Last week the futures of S&P500 declined against the background of the negative data on the US labor market. The trading week closed below 1300, a psychological level. At the beginning of the last week the futures rallied and broke above the upper border of the downward sloping channel. However on Wednesday after the ADP Non-Farm Employment Change report, which showed 38K instead of 178K, S&P500 started rapidly decline in value. The ISM Manufacturing report added fuel to the fire: it declined down to 53.5 against the forecast (57.5) and the previous value (60.4). Moreover, the QE2 was about to end soon. That is why most investors became increasingly worried about the situation. If the index declines further, the closest support levels will be the lower border of the downward sloping channel (1290.25), the 200-day MA (it is strengthened by the option barrier 1250), the local high (1241.25). The 50-day MA has recently turned into a potential resistance level. The other resistance levels are the same.
Last week’s dynamic succession of events increased the volatility of S&P500 as the weekly movement range reached 53.25pts. Monday was the day of the lowest volatility level (a day-off in the US – 4,75 pts). Wednesday was the day of the highest volatility - 36.5 pts. The situation was favorable for those option traders who bought volatility on June 1st before the news releases. The expected volatility (VIX) rose during the week: Tuesday showed the lowest volatility while S&P500 was rallying. The highest volatility (19.87pts) was seen at the very beginning of Friday’s trading session when S&P500 broke the significant level 1300.
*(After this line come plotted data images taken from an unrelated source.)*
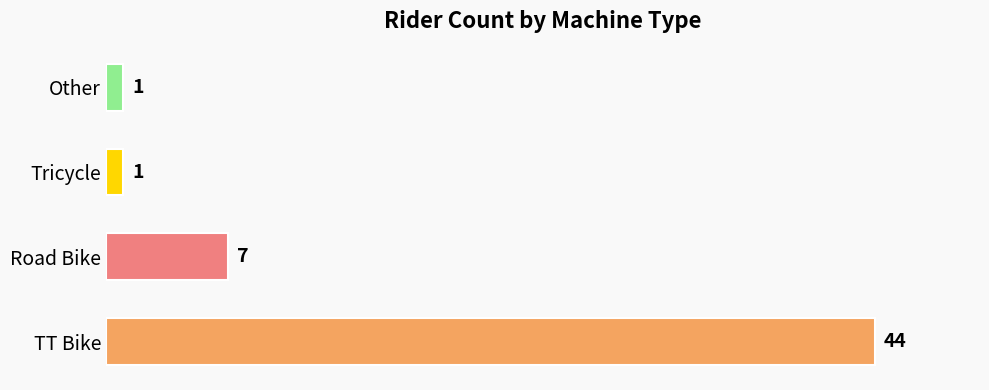

How many bars are there in total?

4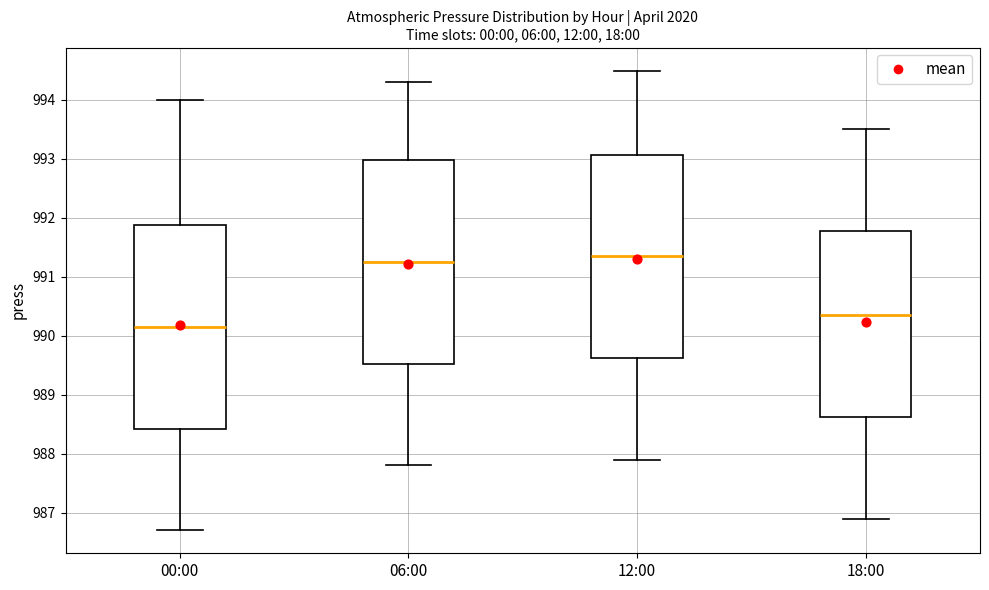

Reading left to right, transcribe this box plot: for each box, give where its median line is, the range the box spans, and where its two whiskers end, as read against the y-axis. The values are not printed on the chart, so give them approximately, as read against the axis.

00:00: median 990.2, box 988.4 to 991.9, whiskers 986.7 to 994.0
06:00: median 991.3, box 989.5 to 993.0, whiskers 987.8 to 994.3
12:00: median 991.4, box 989.6 to 993.1, whiskers 987.9 to 994.5
18:00: median 990.4, box 988.6 to 991.8, whiskers 986.9 to 993.5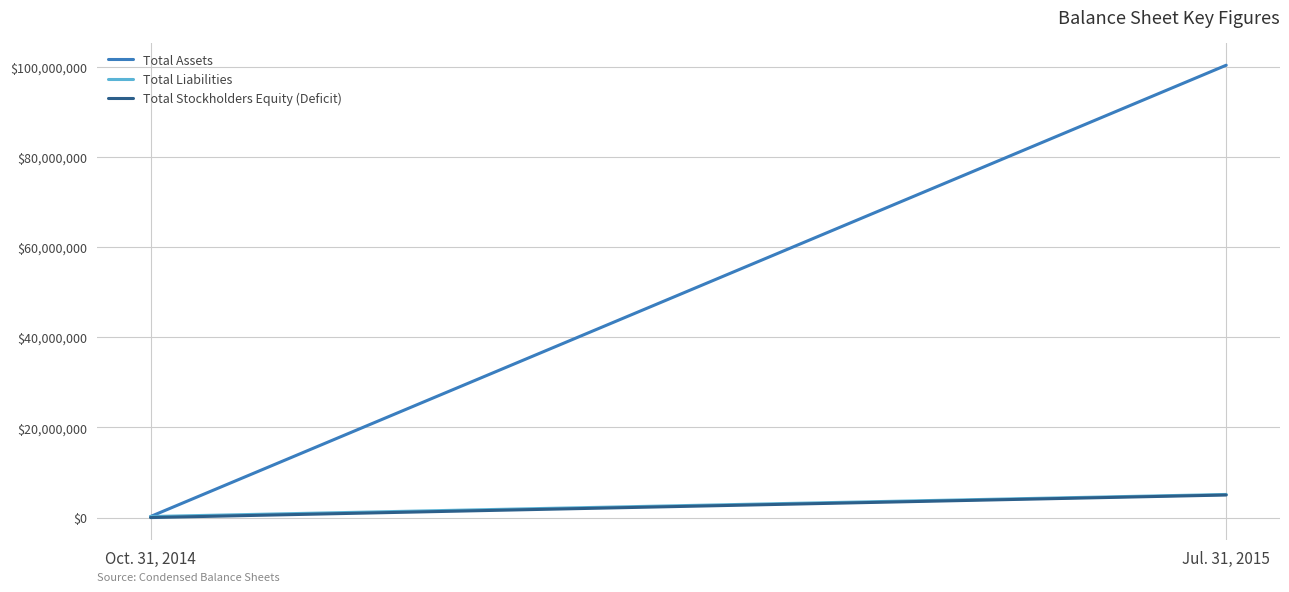

The Total Stockholders Equity (Deficit) series shows -3589 at Oct. 31, 2014. True or false?

True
This week’s news calendar:

In terms of the option strategies of volatility trading, the following news releases should be paid attention to:
· Fed Chairman Bernanke Speaks
· Trade Balance
· Unemployment Claims
The high level of the expected volatility of S&P500 and the market uncertainty about the perspectives of the US economy (possible default and uncertainty about the QE3) make volatility trading dangerous, whether it is volatility sales or purchases. However, it is preferable to buy volatility after the VIX value is down.